Answered by Yashwanth12gmailcom
3
a substance used with water for washing and cleaning, made of a compound of natural oils or fats with sodium hydroxide or another strong alkali, and typically having perfume and colouring added

PROCEDURE TO MAKE SOAP:
Put on your lab coat, gloves, and safety goggles.

Place 10 mL of coconut oil and 15 mL of 3-M sodium hydroxide solution into a 100-mL beaker.

Using a hotplate or a low-flame Bunsen burner, heat the mixture to a gentle boil.

Use the wire gauze to stabilize the beaker on the hotplate if it is the kind with a spiral heating coil.

Stir constantly. Avoid spattering of the sodium hydroxide solution by using gentle heating and by stirring constantly.

Boil for 20 minutes, or until all of the water has evaporated.

Carefully remove this beaker from the heat and allow it to cool.

Using the pH paper, test the pH of the crude soap.

For steps where the soap is still a liquid, the pH can be measured by simply dipping the pH paper into the liquid. Follow the instructions on the pH paper package to interpret the results.

For steps where the soap is a solid, it may be wet enough to just rub the pH paper against the soap. If it is not, then add 3-5 drops of water and then rub the pH paper onto these soap-water drops. Follow the instructions on the pH paper package to interpret the results.

If you are unfamiliar with what the pH scale is or what it means, read the Science Buddies guide to Acids, Bases, & the pH Scale.

Record the pH in your lab notebook. Call it Crude soap.

Add 15 mL of distilled water to the soap mixture and stir it with a stirring rod.

Heat 50 mL of saturated sodium chloride solution in a 100-mL beaker until it is almost boiling.

If you are starting with solid sodium chloride (rather than liquid), weigh 15 g of sodium chloride and put it in a 100-mL beaker.

Add 50 mL of water and stir until dissolved.

Heat the salt solution until it is almost boiling.

Add the hot sodium chloride solution to the soap mixture. Use a hot pad or oven mitt, as needed.
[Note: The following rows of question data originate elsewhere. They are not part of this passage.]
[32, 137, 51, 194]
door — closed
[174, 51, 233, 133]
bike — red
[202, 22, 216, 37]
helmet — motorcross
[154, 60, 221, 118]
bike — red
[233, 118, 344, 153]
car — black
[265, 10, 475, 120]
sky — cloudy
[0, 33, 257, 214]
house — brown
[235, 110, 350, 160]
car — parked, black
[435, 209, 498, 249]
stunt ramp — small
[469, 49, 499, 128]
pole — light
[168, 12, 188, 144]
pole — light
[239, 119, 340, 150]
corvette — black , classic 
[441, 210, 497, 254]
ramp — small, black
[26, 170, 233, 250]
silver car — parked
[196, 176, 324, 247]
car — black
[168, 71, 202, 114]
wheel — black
Break up lumps of soap with a clean stirring rod.

Cover the beaker containing the soap mixture with cheesecloth and pour the liquid into a clear plastic cup. This is called decanting the liquid.

Cheesecloth is made of a very fine mesh allowing for the excess liquid to drain out while retaining all the solids. The solids are the soap.

You want to keep the material left in the beaker after you decant the liquid. Those solids are the soap.

Measure the pH of the soap with a new pH paper. See step 7b for instructions on how to measure the pH of solid soap.

Record the pH in your lab notebook. Call it Washed 1 time.

Repeat steps 9–14 two more times.

Record the pH after each wash. Call the pH readings Washed 2 times and Washed 3 times.

Add three drops of peppermint oil to the soap.

Press the soap between two pieces of filter paper to remove as much liquid as possible.

Press the soap into the soap mold and dry it overnight.

Measure and record the pH reading of the dried soap. Call the pH reading Final product.

If the Final product pH reading is between 6 and 10, the soap is considered safe to use. If this is the case, take the soap out of the mold and confirm its ability to produce suds by washing your hands with it. Did the procedure successfully convert fat into soap?

Record you observations about the color, odor, and texture of the soap in your lab notebook.

Perform the entire procedure two more times with clean and fresh materials to collect additional data and to demonstrate that your results are repeatable.